Bu çalışmada köy Muhtarı Ömer Meraklı’nın çok özverisi olduğunu, bu çerçevede tüm köy halkının birlik olarak Değirmenlik Belediyesi’nden ilaçlama yapılmamasını talep ettiğini anlatan Berkan, “Bunun yanında biz sivrisinekler için larvasit uygulaması yaptık, muhtarımız da kendi olanaklarıyla almış olduğu kurslar sonucu böceklerle ilgili olarak biyolojik mücadeleye girişmiştir. Bu köyde olabildiğince kimyasaldan uzak bir çalışmayla sineklerin önüne geçilmeye çalışılıyor. Kalavaç, bu açıdan Kuzey Kıbrıs Türk Cumhuriyeti sınırları içerisinde örnek bir köyümüzdür” dedi.

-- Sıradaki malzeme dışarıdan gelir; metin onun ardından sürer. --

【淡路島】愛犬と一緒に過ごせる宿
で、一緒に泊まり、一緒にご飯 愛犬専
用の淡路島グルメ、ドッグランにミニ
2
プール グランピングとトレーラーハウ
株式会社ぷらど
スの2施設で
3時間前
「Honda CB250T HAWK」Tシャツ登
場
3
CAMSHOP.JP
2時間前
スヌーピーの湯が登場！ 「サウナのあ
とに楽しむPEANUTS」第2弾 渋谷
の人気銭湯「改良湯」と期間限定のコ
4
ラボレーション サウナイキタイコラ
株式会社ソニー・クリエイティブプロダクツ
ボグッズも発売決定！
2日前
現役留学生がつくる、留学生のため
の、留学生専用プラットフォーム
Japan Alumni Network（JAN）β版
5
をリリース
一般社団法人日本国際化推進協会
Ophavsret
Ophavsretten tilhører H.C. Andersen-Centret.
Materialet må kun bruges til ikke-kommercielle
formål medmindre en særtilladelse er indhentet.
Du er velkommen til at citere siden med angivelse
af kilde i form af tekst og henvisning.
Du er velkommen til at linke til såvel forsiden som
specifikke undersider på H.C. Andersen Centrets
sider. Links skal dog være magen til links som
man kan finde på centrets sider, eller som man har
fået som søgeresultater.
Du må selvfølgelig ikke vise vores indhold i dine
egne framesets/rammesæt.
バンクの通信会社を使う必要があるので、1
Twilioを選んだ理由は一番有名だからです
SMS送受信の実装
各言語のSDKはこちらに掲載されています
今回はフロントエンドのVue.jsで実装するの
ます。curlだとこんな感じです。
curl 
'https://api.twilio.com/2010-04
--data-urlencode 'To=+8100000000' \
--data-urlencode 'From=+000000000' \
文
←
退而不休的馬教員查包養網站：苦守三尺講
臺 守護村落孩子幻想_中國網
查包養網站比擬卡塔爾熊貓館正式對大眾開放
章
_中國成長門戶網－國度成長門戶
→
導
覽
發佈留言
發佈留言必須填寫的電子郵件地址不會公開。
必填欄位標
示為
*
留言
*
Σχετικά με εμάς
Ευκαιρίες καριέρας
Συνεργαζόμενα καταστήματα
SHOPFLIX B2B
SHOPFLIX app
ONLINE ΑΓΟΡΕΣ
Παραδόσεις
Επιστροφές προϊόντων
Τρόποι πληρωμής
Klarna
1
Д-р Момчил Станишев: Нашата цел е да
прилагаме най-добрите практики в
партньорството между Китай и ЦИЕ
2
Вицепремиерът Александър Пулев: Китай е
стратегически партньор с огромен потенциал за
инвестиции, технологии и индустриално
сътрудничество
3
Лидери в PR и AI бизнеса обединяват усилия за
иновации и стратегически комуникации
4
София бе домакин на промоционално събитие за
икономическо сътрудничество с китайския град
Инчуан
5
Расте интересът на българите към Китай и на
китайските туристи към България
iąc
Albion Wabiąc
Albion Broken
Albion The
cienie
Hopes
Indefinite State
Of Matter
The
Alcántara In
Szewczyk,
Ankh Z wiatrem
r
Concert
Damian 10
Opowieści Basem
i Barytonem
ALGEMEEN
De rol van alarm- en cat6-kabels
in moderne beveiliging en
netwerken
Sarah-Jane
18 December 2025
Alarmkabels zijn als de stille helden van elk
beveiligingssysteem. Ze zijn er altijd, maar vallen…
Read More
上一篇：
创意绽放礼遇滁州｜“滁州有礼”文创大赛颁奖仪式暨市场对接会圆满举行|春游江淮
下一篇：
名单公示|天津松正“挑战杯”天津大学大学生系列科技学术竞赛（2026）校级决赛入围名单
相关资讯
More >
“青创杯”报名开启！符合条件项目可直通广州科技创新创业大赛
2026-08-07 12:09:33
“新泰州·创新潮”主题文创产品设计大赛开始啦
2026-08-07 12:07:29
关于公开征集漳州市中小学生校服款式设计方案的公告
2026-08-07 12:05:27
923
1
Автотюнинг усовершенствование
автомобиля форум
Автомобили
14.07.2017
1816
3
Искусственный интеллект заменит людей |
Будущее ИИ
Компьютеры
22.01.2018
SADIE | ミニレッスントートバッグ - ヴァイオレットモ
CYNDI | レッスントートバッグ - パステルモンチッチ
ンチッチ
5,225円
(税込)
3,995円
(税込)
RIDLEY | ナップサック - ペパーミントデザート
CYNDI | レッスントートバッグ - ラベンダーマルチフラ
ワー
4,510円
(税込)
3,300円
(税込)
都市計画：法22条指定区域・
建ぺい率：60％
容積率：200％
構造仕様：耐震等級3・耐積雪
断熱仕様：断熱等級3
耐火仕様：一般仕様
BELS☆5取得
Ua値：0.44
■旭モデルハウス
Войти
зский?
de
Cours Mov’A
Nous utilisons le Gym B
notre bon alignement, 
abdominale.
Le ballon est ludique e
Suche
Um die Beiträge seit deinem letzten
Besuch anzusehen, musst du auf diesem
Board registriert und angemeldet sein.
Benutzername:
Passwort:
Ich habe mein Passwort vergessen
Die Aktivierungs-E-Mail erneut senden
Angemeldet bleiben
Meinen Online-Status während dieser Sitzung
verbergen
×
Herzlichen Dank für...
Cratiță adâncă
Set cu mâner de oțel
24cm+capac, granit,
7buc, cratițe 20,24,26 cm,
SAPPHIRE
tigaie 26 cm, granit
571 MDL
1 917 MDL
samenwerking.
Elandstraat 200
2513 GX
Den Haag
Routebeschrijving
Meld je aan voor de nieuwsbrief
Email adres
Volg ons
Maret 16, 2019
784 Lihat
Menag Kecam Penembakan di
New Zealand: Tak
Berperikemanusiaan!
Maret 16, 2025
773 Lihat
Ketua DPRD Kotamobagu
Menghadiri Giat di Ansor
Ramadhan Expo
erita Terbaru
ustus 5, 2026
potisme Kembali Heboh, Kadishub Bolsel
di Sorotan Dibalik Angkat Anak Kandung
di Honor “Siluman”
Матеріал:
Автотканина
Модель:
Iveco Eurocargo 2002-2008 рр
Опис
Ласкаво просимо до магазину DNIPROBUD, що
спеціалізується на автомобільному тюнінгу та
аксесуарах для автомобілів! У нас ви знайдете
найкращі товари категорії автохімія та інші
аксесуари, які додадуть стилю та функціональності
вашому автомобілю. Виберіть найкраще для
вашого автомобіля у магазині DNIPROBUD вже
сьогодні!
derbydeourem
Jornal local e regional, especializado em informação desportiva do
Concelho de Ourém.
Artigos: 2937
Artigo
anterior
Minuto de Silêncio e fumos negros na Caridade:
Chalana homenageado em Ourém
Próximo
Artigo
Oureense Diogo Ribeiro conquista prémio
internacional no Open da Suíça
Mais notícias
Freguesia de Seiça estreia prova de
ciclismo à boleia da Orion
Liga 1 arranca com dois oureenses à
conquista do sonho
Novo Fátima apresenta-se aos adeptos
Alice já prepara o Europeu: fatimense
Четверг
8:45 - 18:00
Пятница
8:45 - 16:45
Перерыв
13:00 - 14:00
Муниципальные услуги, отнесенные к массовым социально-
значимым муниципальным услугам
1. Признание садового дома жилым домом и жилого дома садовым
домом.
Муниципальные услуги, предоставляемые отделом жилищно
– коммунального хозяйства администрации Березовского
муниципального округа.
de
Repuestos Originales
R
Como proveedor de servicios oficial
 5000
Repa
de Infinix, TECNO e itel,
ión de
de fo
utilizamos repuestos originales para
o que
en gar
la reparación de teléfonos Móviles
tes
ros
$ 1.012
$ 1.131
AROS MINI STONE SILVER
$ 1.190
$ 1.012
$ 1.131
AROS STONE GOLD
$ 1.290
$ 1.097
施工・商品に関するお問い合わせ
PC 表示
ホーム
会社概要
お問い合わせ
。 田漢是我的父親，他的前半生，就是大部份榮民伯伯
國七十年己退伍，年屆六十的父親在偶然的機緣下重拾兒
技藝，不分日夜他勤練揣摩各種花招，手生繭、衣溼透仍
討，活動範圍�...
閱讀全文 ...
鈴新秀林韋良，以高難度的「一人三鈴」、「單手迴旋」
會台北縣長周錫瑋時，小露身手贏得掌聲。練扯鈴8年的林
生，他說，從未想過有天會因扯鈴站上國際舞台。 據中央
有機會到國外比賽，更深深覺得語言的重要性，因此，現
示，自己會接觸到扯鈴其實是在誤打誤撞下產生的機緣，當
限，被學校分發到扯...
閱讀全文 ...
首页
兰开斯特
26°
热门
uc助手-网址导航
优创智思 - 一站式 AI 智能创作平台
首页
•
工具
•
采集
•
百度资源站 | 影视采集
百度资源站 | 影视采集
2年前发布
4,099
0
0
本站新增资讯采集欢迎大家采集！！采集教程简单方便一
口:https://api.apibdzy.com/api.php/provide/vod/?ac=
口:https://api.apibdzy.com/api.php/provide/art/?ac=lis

Gelinen noktanın başarılı olduğunu, köyde sinek popülasyonu konusunda çok şikayet bulunmadığını anlatan Berkan, “Buradaki başarının en önemli nedeni, köy halkının tümünün aynı düşüncede olmasıdır. Çünkü birçok köyde bunu başarabilmek mümkün değildir. Ama biz kendi sorumluluk bölgemizde olan diğer yerleşim birimlerinde mahalle halkından talep gelse bile o bölgeye araç üstü ULVleri göndermiyoruz. Bunun dışlında biz, geçen yıldan bu yana, belediyelerimize bağlı köylere giderek haşere ile mücadele konusunda vatandaşlarımızı bilinçlendirmeye çalıştık. Fakat KKTC genelindeki problemimizin, halkın duyarsızlaşması olduğunu görüyoruz. Bu da bilincimizin düştüğünü gösteriyor. Bilinç düzeyimizi yükseltebilirsek bunu başarabiliriz” dedi.